Agree that continuing with NC is the best response. Though I would be so tempted to just tear up the letter and post the pieces back to her with no comment whatsoever.

Actually, even better than that, though - if you stay NC, you can do something I read on a similar thread on here, which is that when your brother is dispatched to ask you what you made of the letter (and he will be, if she doesn't get a response from you) you can say? 'That? I read the first couple of lines and saw what a mad rant it was so I threw it away and didn't bother with the rest of it'. Or even just say 'what letter? I didn't receive it'. The best medicine would be for her to think that all her carefully crafted spite was wasted and didn't even get the chance to touch you.

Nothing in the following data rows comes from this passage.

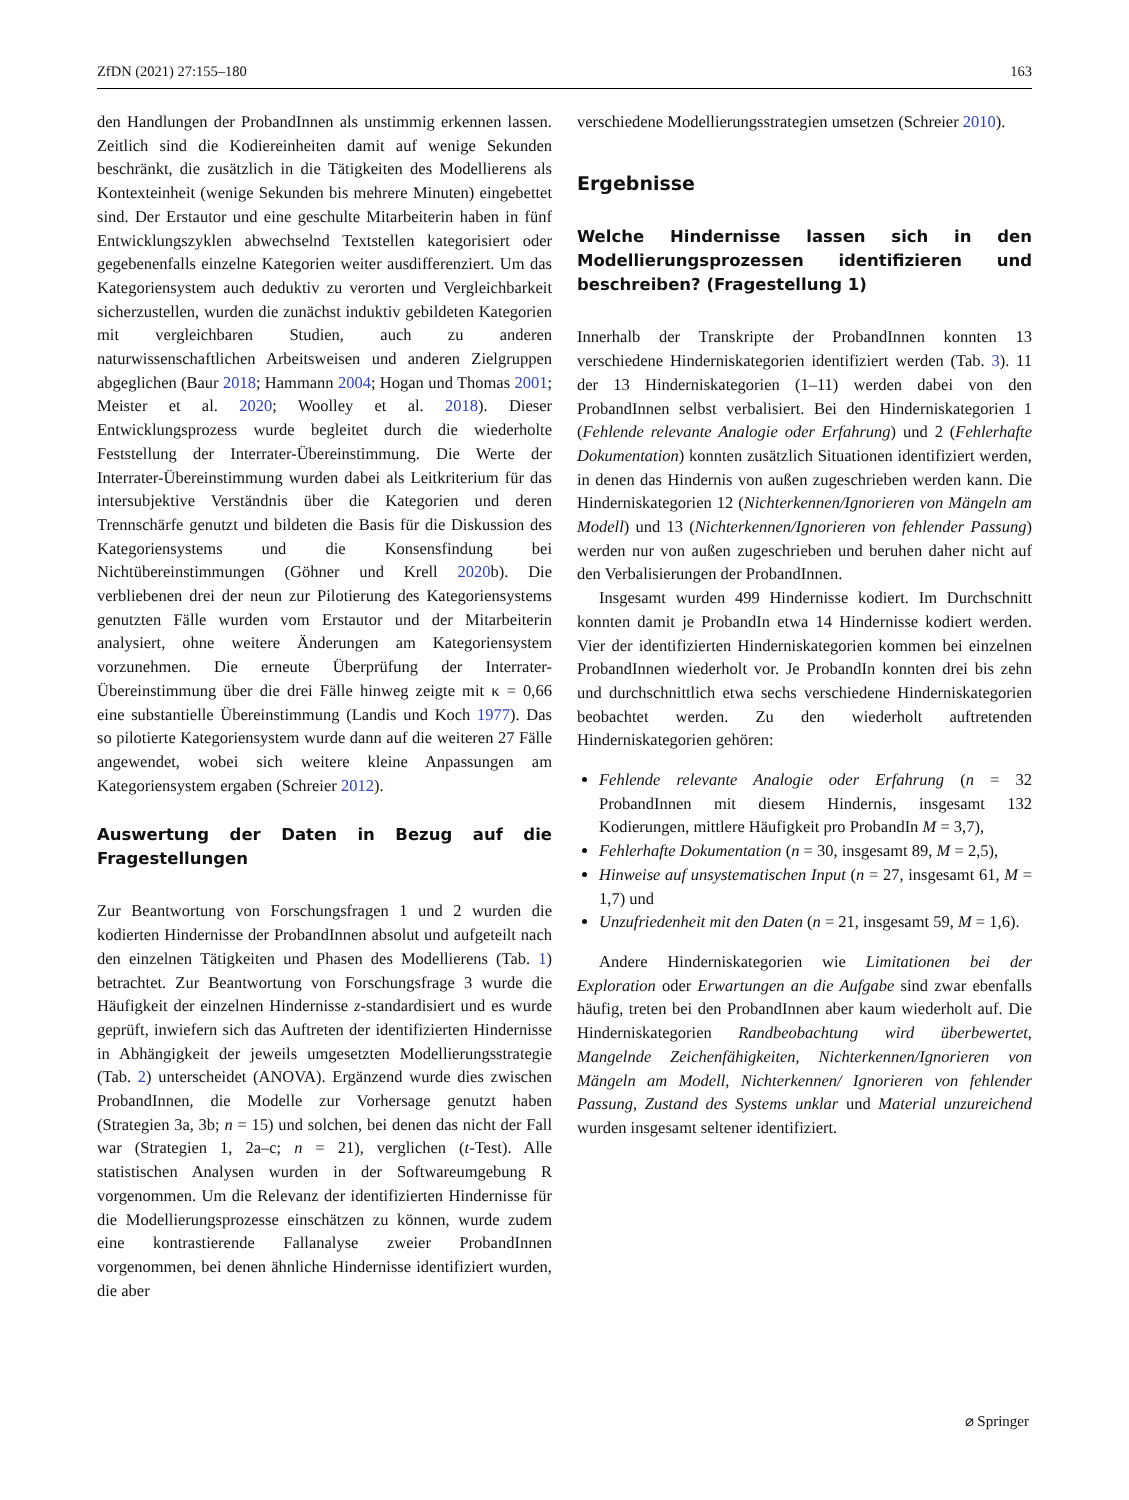ZfDN (2021) 27:155–180 163
den Handlungen der ProbandInnen als unstimmig erkennen lassen. Zeitlich sind die Kodiereinheiten damit auf wenige Sekunden beschränkt, die zusätzlich in die Tätigkeiten des Modellierens als Kontexteinheit (wenige Sekunden bis mehrere Minuten) eingebettet sind. Der Erstautor und eine geschulte Mitarbeiterin haben in fünf Entwicklungszyklen abwechselnd Textstellen kategorisiert oder gegebenenfalls einzelne Kategorien weiter ausdifferenziert. Um das Kategoriensystem auch deduktiv zu verorten und Vergleichbarkeit sicherzustellen, wurden die zunächst induktiv gebildeten Kategorien mit vergleichbaren Studien, auch zu anderen naturwissenschaftlichen Arbeitsweisen und anderen Zielgruppen abgeglichen (Baur 2018; Hammann 2004; Hogan und Thomas 2001; Meister et al. 2020; Woolley et al. 2018). Dieser Entwicklungsprozess wurde begleitet durch die wiederholte Feststellung der Interrater-Übereinstimmung. Die Werte der Interrater-Übereinstimmung wurden dabei als Leitkriterium für das intersubjektive Verständnis über die Kategorien und deren Trennschärfe genutzt und bildeten die Basis für die Diskussion des Kategoriensystems und die Konsensfindung bei Nichtübereinstimmungen (Göhner und Krell 2020b). Die verbliebenen drei der neun zur Pilotierung des Kategoriensystems genutzten Fälle wurden vom Erstautor und der Mitarbeiterin analysiert, ohne weitere Änderungen am Kategoriensystem vorzunehmen. Die erneute Überprüfung der Interrater-Übereinstimmung über die drei Fälle hinweg zeigte mit κ = 0,66 eine substantielle Übereinstimmung (Landis und Koch 1977). Das so pilotierte Kategoriensystem wurde dann auf die weiteren 27 Fälle angewendet, wobei sich weitere kleine Anpassungen am Kategoriensystem ergaben (Schreier 2012).
Auswertung der Daten in Bezug auf die Fragestellungen
Zur Beantwortung von Forschungsfragen 1 und 2 wurden die kodierten Hindernisse der ProbandInnen absolut und aufgeteilt nach den einzelnen Tätigkeiten und Phasen des Modellierens (Tab. 1) betrachtet. Zur Beantwortung von Forschungsfrage 3 wurde die Häufigkeit der einzelnen Hindernisse z-standardisiert und es wurde geprüft, inwiefern sich das Auftreten der identifizierten Hindernisse in Abhängigkeit der jeweils umgesetzten Modellierungsstrategie (Tab. 2) unterscheidet (ANOVA). Ergänzend wurde dies zwischen ProbandInnen, die Modelle zur Vorhersage genutzt haben (Strategien 3a, 3b; n = 15) und solchen, bei denen das nicht der Fall war (Strategien 1, 2a–c; n = 21), verglichen (t-Test). Alle statistischen Analysen wurden in der Softwareumgebung R vorgenommen. Um die Relevanz der identifizierten Hindernisse für die Modellierungsprozesse einschätzen zu können, wurde zudem eine kontrastierende Fallanalyse zweier ProbandInnen vorgenommen, bei denen ähnliche Hindernisse identifiziert wurden, die aber
verschiedene Modellierungsstrategien umsetzen (Schreier 2010).
Ergebnisse
Welche Hindernisse lassen sich in den Modellierungsprozessen identifizieren und beschreiben? (Fragestellung 1)
Innerhalb der Transkripte der ProbandInnen konnten 13 verschiedene Hinderniskategorien identifiziert werden (Tab. 3). 11 der 13 Hinderniskategorien (1–11) werden dabei von den ProbandInnen selbst verbalisiert. Bei den Hinderniskategorien 1 (Fehlende relevante Analogie oder Erfahrung) und 2 (Fehlerhafte Dokumentation) konnten zusätzlich Situationen identifiziert werden, in denen das Hindernis von außen zugeschrieben werden kann. Die Hinderniskategorien 12 (Nichterkennen/Ignorieren von Mängeln am Modell) und 13 (Nichterkennen/Ignorieren von fehlender Passung) werden nur von außen zugeschrieben und beruhen daher nicht auf den Verbalisierungen der ProbandInnen.
Insgesamt wurden 499 Hindernisse kodiert. Im Durchschnitt konnten damit je ProbandIn etwa 14 Hindernisse kodiert werden. Vier der identifizierten Hinderniskategorien kommen bei einzelnen ProbandInnen wiederholt vor. Je ProbandIn konnten drei bis zehn und durchschnittlich etwa sechs verschiedene Hinderniskategorien beobachtet werden. Zu den wiederholt auftretenden Hinderniskategorien gehören:
Fehlende relevante Analogie oder Erfahrung (n = 32 ProbandInnen mit diesem Hindernis, insgesamt 132 Kodierungen, mittlere Häufigkeit pro ProbandIn M = 3,7),
Fehlerhafte Dokumentation (n = 30, insgesamt 89, M = 2,5),
Hinweise auf unsystematischen Input (n = 27, insgesamt 61, M = 1,7) und
Unzufriedenheit mit den Daten (n = 21, insgesamt 59, M = 1,6).
Andere Hinderniskategorien wie Limitationen bei der Exploration oder Erwartungen an die Aufgabe sind zwar ebenfalls häufig, treten bei den ProbandInnen aber kaum wiederholt auf. Die Hinderniskategorien Randbeobachtung wird überbewertet, Mangelnde Zeichenfähigkeiten, Nichterkennen/Ignorieren von Mängeln am Modell, Nichterkennen/ Ignorieren von fehlender Passung, Zustand des Systems unklar und Material unzureichend wurden insgesamt seltener identifiziert.
⌀ Springer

Stratter5 · 26/06/2014 20:03

Agree, I also received the standard 'what did I doooo, poor little meeeee' letter. I never responded, and to this day she has no idea whether I received it or not. They upped tactics after that, started driving over to my town to shop, and blatantly parking outside my house.

Just don't engage, no matter what.

quietbatperson · 26/06/2014 21:29

This reply has been deleted

Message withdrawn at poster's request.

LittlePeasMummy1 · 26/06/2014 21:49

So sorry for you, it all sounds terrible. Have you wondered whether your mum might have narcissistic personality disorder? You will never win with a person like that, and disengaging is the only way forward. You can do without such a toxic influence in your life. X

Sixtiesqueen · 26/06/2014 22:36

Couldn't not reply to this. I had exactly the same experience with my mother and now I'm 5.5 years down the line and its the best thing I ever did.

Predictable pattern emerged - letter denying everything, point by point, like yours. Second letter admitting everything when I'd called her on it, but blaming my stepfather (utter tosh!).

I asked for space and time. I was pregnant. When the baby was born, she offers to take time of work and come and help me (hadn't seen her for 6 months) and when I declined, she sent a packet of vests for the baby - which was an odd thing to do because she always went overboard with children's presents.

Anyway, she would periodically get in touch, charm offensive. I would say I wasn't ready. Two such letters, then a third spewing vitriol and saying she never wanted to see me again. Turned the entire family against me too (oh well......).

Then she left it a year and got my sister to contact me. Same thing, charm offensive followed by abuse email when I declined.

They have contacted me every 18 months I suppose. Sister claims that my mother doesn't know she's getting in touch. My sister is 27 and lives at home. I'd say they are co-dependent.

It was the best decision ever, though its been hard at times when the children have asked questions at awkward times (last Sunday, my five year old asked me if my mum was horrible as we walked though Bolton Abbey....!) or when I just really needed some support from a mother. Bt you know, she would never have supported me anyway. She's a horror.

Just do it, you owe it to yourself and everyone else around you. Good luck.

TheHoneyBadger · 26/06/2014 23:22

i'm another whose done it. been about ten months now. try not to react OP. ignore and wait. people like this have no respect for boundaries or any real sense you're an actual person who doesn't exist just as their supporting cast or whatever. when you put such an immutable barrier up as non contact there's bound to be some tantrums to try to force your hand. just ignore. if it helps give yourself a time limit such as no response for a couple of months then i'll see how i am.

in all likelihood your life will be so much more peaceful and you'll have observed such atrocious tantrums that you'll decide to carry on non contact.

TheHoneyBadger · 26/06/2014 23:24

the last word IS silence imo. there's no last word with these people except the finality of no longer reacting or responding.